Eur Heart J. 2015 Nov 21;36(44):3049-57


November 2015


Read the abstract

My Comment

The randomized LIPSIA CONDITIONING trial


Although prompt reopening of the culprit vessel is crucially important for patients with acute ST-elevation myocardial infarction, myocardial reperfusion injury is a known phenomenon with potential deleterious effects. Mainly animal experiments suggest beneficial effect of remote ischemic conditioning (RIC) and postconditioning (PostC), while human data are rather limited. The combination of the two methods mentioned above have never been investigated before in a large randomized fashion.

Study protocol

  • This single center study enrolled patients with acute STEMI (<12h) and randomized 1:1:1 to RIC+PostC+PCI vs PostC+PCI vs PCI alone.
  • RIC was performed as follows: three cycles of 5 min inflation to 200 mmHg and 5 min deflation of an upper arm blood pressure cuff, started prior to PCI.
  • PostC was performed as follows: within 1 min of reopening the infarct-related coronary artery, the angioplasty balloon was reinflated four times with low pressure (4–6 atm) ensuring complete occlusion, with each inflation lasting 30s and separated by 30s for reflow.
  • Primary endpoint was defined as myocardial salvage index by cardiac magnet resonance tomography 2-5 days after index procedure.
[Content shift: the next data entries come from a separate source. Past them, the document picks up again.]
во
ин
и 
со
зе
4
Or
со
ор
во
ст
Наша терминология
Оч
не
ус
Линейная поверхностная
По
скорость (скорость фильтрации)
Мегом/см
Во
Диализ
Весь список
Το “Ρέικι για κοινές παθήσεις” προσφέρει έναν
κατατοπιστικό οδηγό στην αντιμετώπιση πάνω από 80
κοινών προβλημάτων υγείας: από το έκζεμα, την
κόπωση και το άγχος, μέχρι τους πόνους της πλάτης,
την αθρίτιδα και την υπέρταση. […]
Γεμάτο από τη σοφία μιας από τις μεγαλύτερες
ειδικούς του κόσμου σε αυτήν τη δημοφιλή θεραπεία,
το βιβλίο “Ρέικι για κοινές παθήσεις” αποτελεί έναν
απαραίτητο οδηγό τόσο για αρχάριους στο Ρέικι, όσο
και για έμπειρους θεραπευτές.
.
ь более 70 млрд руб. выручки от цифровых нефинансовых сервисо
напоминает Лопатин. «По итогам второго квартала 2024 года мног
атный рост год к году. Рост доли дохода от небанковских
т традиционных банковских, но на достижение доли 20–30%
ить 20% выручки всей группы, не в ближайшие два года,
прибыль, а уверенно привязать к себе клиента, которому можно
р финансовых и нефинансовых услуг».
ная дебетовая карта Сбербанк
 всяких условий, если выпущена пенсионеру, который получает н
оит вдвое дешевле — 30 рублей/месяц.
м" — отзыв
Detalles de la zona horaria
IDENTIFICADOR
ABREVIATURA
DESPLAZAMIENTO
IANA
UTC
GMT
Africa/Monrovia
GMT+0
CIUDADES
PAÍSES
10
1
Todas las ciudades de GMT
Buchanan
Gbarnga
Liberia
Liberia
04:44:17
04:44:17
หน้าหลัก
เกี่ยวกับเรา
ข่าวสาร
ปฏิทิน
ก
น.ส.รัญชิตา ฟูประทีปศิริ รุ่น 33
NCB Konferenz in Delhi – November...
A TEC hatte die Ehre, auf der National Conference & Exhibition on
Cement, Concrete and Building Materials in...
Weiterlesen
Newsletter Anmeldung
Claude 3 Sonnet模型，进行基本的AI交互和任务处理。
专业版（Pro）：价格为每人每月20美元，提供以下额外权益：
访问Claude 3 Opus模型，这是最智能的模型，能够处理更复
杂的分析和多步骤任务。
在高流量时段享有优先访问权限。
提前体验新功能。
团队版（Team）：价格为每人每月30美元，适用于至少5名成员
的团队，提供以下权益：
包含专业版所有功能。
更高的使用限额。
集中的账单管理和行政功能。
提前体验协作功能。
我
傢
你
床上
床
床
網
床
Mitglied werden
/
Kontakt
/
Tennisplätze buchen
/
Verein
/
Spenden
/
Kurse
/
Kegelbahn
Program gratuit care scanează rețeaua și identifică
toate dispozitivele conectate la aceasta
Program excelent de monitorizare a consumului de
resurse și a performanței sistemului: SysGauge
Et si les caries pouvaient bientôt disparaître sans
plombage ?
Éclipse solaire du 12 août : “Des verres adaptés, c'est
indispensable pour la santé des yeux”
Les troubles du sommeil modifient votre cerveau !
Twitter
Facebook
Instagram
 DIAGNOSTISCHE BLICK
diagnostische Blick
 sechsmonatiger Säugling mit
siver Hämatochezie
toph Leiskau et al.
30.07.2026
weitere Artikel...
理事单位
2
Secondary outcome parameters were infarct size and microvascular obstruction and composite clinical endpoint defined as death, reinfarction and occurrence of new congestive heart failure within 6 months after randomization. 

Major findings

  • 696 patients were randomized in the study.
  • Peak CK was the lowest in the RIC+PostC+PCI group with a trend for statistical significance as compared to PCI alone group (p=0.06). ST-segment resolution was significantly greater in RIC+PostC+PCI group when compared with the PCI alone group (p=0.046). Difference between PostC+PCI group and PCI alone group was not significant for both.
  • Myocardial salvage index was significantly greater in the RIC+PostC+PCI group (median 49; IQR 30 to 72) when compared with the PCI alone group (median 40; IQR 16 to 68) (p=0.020), whereas no significant difference between PostC+PCI group (median 44; IQR 21 to 71) and PCI alone group was observed (p=0.39). The secondary endpoints including infarct size and microvascular obstruction and the composite clinical endpoint showed no significant differences between groups.

My comments

RIC and PostC have been in the focus of experiments for many years now, showing really promising results from animal data. Being very simple and practically ‘no-cost’ methods, their application in humans has been considered to be very attractive, if clinical benefit is achievable.
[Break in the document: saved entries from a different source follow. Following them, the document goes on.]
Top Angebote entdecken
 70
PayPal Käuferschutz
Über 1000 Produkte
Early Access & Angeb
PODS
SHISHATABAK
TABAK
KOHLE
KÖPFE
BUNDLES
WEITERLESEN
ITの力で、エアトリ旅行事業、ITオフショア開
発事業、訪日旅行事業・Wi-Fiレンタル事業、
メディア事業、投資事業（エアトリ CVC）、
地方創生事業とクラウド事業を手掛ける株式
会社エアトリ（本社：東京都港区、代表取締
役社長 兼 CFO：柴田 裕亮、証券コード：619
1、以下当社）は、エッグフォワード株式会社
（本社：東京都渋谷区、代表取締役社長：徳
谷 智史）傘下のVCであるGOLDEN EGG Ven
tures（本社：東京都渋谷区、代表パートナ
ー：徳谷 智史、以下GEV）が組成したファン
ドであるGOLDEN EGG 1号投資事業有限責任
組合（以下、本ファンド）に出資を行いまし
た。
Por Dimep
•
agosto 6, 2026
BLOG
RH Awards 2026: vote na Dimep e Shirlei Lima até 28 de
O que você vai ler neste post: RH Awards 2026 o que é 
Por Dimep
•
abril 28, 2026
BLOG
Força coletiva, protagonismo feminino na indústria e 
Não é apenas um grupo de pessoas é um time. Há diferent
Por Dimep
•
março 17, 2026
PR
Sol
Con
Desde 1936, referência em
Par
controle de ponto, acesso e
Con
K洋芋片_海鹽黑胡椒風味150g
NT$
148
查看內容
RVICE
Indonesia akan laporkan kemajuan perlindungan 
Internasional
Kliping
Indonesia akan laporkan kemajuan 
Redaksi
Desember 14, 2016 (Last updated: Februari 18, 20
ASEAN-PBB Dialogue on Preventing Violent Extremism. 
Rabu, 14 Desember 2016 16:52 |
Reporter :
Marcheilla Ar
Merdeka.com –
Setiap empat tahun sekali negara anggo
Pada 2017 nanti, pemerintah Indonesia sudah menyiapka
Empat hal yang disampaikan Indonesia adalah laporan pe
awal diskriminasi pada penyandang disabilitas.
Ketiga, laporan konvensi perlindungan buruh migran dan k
This was the first study investigating the application of combined RIC and PostC on a large patient population. The study achieved to show significant beneficial effect in terms of increased myocardial salvage when combining RIC and PostC in addition to PCI as compared to conventional primary PCI alone. However, disappointingly this result could not be translated to outcome advantage in any clinical endpoints. Still, considering the promising results it might be worth to further investigate the clinical potentials and best application of the methods.